─── Source data
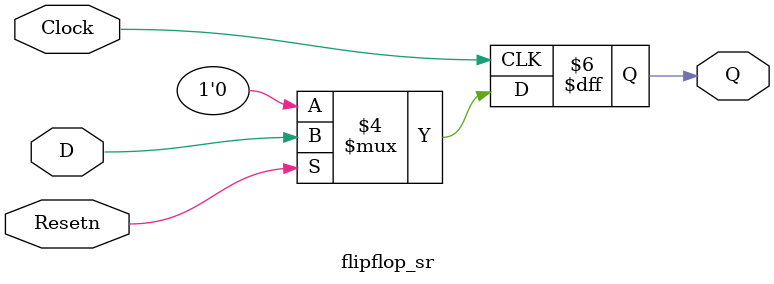
<source format=v>
module flipflop_sr (D, Clock, Resetn, Q);
  input D, Clock, Resetn;
  output Q;
  reg  Q;

  always @(posedge Clock)
    if (Resetn == 0)
      Q <= 0;
    else
      Q <= D;

endmodule

</source>
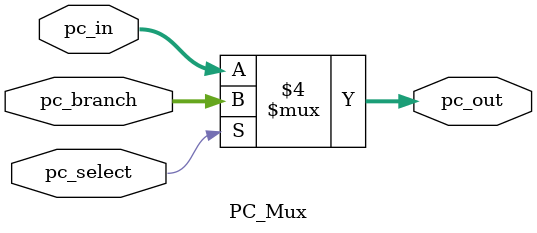
<source format=v>
module PC_Mux( pc_in, pc_branch, pc_select, pc_out );
    input [31:0] pc_in;     
    input [31:0] pc_branch;   
    input pc_select;          
    output reg[31:0] pc_out;  

   always @(*) begin
        if (pc_select==1'b0) begin
            pc_out = pc_in;  
        end else begin
            pc_out = pc_branch;      
        end
    end

endmodule
</source>
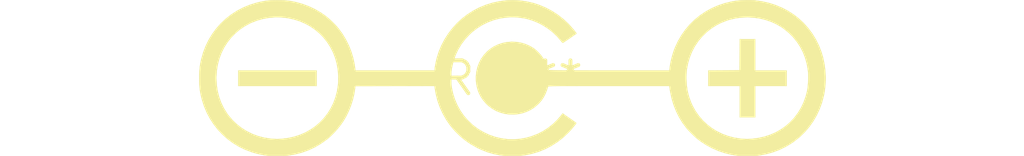
<source format=kicad_pcb>
(kicad_pcb (version 20240108) (generator pcbnew)

  (general
    (thickness 1.6)
  )

  (paper "A4")
  (layers
    (0 "F.Cu" signal)
    (31 "B.Cu" signal)
    (32 "B.Adhes" user "B.Adhesive")
    (33 "F.Adhes" user "F.Adhesive")
    (34 "B.Paste" user)
    (35 "F.Paste" user)
    (36 "B.SilkS" user "B.Silkscreen")
    (37 "F.SilkS" user "F.Silkscreen")
    (38 "B.Mask" user)
    (39 "F.Mask" user)
    (40 "Dwgs.User" user "User.Drawings")
    (41 "Cmts.User" user "User.Comments")
    (42 "Eco1.User" user "User.Eco1")
    (43 "Eco2.User" user "User.Eco2")
    (44 "Edge.Cuts" user)
    (45 "Margin" user)
    (46 "B.CrtYd" user "B.Courtyard")
    (47 "F.CrtYd" user "F.Courtyard")
    (48 "B.Fab" user)
    (49 "F.Fab" user)
    (50 "User.1" user)
    (51 "User.2" user)
    (52 "User.3" user)
    (53 "User.4" user)
    (54 "User.5" user)
    (55 "User.6" user)
    (56 "User.7" user)
    (57 "User.8" user)
    (58 "User.9" user)
  )

  (setup
    (pad_to_mask_clearance 0)
    (pcbplotparams
      (layerselection 0x00010fc_ffffffff)
      (plot_on_all_layers_selection 0x0000000_00000000)
      (disableapertmacros false)
      (usegerberextensions false)
      (usegerberattributes false)
      (usegerberadvancedattributes false)
      (creategerberjobfile false)
      (dashed_line_dash_ratio 12.000000)
      (dashed_line_gap_ratio 3.000000)
      (svgprecision 4)
      (plotframeref false)
      (viasonmask false)
      (mode 1)
      (useauxorigin false)
      (hpglpennumber 1)
      (hpglpenspeed 20)
      (hpglpendiameter 15.000000)
      (dxfpolygonmode false)
      (dxfimperialunits false)
      (dxfusepcbnewfont false)
      (psnegative false)
      (psa4output false)
      (plotreference false)
      (plotvalue false)
      (plotinvisibletext false)
      (sketchpadsonfab false)
      (subtractmaskfromsilk false)
      (outputformat 1)
      (mirror false)
      (drillshape 1)
      (scaleselection 1)
      (outputdirectory "")
    )
  )

  (net 0 "")

  (footprint "Polarity_Center_Positive_6mm_SilkScreen" (layer "F.Cu") (at 0 0))

)

</source>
──────
Reproduce the listing above exactly, but skip the pictures.

<source format=v>
module flipflop_sr (D, Clock, Resetn, Q);
  input D, Clock, Resetn;
  output Q;
  reg  Q;

  always @(posedge Clock)
    if (Resetn == 0)
      Q <= 0;
    else
      Q <= D;

endmodule

</source>
<source format=v>
module PC_Mux( pc_in, pc_branch, pc_select, pc_out );
    input [31:0] pc_in;     
    input [31:0] pc_branch;   
    input pc_select;          
    output reg[31:0] pc_out;  

   always @(*) begin
        if (pc_select==1'b0) begin
            pc_out = pc_in;  
        end else begin
            pc_out = pc_branch;      
        end
    end

endmodule
</source>
<source format=kicad_pcb>
(kicad_pcb (version 20240108) (generator pcbnew)

  (general
    (thickness 1.6)
  )

  (paper "A4")
  (layers
    (0 "F.Cu" signal)
    (31 "B.Cu" signal)
    (32 "B.Adhes" user "B.Adhesive")
    (33 "F.Adhes" user "F.Adhesive")
    (34 "B.Paste" user)
    (35 "F.Paste" user)
    (36 "B.SilkS" user "B.Silkscreen")
    (37 "F.SilkS" user "F.Silkscreen")
    (38 "B.Mask" user)
    (39 "F.Mask" user)
    (40 "Dwgs.User" user "User.Drawings")
    (41 "Cmts.User" user "User.Comments")
    (42 "Eco1.User" user "User.Eco1")
    (43 "Eco2.User" user "User.Eco2")
    (44 "Edge.Cuts" user)
    (45 "Margin" user)
    (46 "B.CrtYd" user "B.Courtyard")
    (47 "F.CrtYd" user "F.Courtyard")
    (48 "B.Fab" user)
    (49 "F.Fab" user)
    (50 "User.1" user)
    (51 "User.2" user)
    (52 "User.3" user)
    (53 "User.4" user)
    (54 "User.5" user)
    (55 "User.6" user)
    (56 "User.7" user)
    (57 "User.8" user)
    (58 "User.9" user)
  )

  (setup
    (pad_to_mask_clearance 0)
    (pcbplotparams
      (layerselection 0x00010fc_ffffffff)
      (plot_on_all_layers_selection 0x0000000_00000000)
      (disableapertmacros false)
      (usegerberextensions false)
      (usegerberattributes false)
      (usegerberadvancedattributes false)
      (creategerberjobfile false)
      (dashed_line_dash_ratio 12.000000)
      (dashed_line_gap_ratio 3.000000)
      (svgprecision 4)
      (plotframeref false)
      (viasonmask false)
      (mode 1)
      (useauxorigin false)
      (hpglpennumber 1)
      (hpglpenspeed 20)
      (hpglpendiameter 15.000000)
      (dxfpolygonmode false)
      (dxfimperialunits false)
      (dxfusepcbnewfont false)
      (psnegative false)
      (psa4output false)
      (plotreference false)
      (plotvalue false)
      (plotinvisibletext false)
      (sketchpadsonfab false)
      (subtractmaskfromsilk false)
      (outputformat 1)
      (mirror false)
      (drillshape 1)
      (scaleselection 1)
      (outputdirectory "")
    )
  )

  (net 0 "")

  (footprint "Polarity_Center_Positive_6mm_SilkScreen" (layer "F.Cu") (at 0 0))

)

</source>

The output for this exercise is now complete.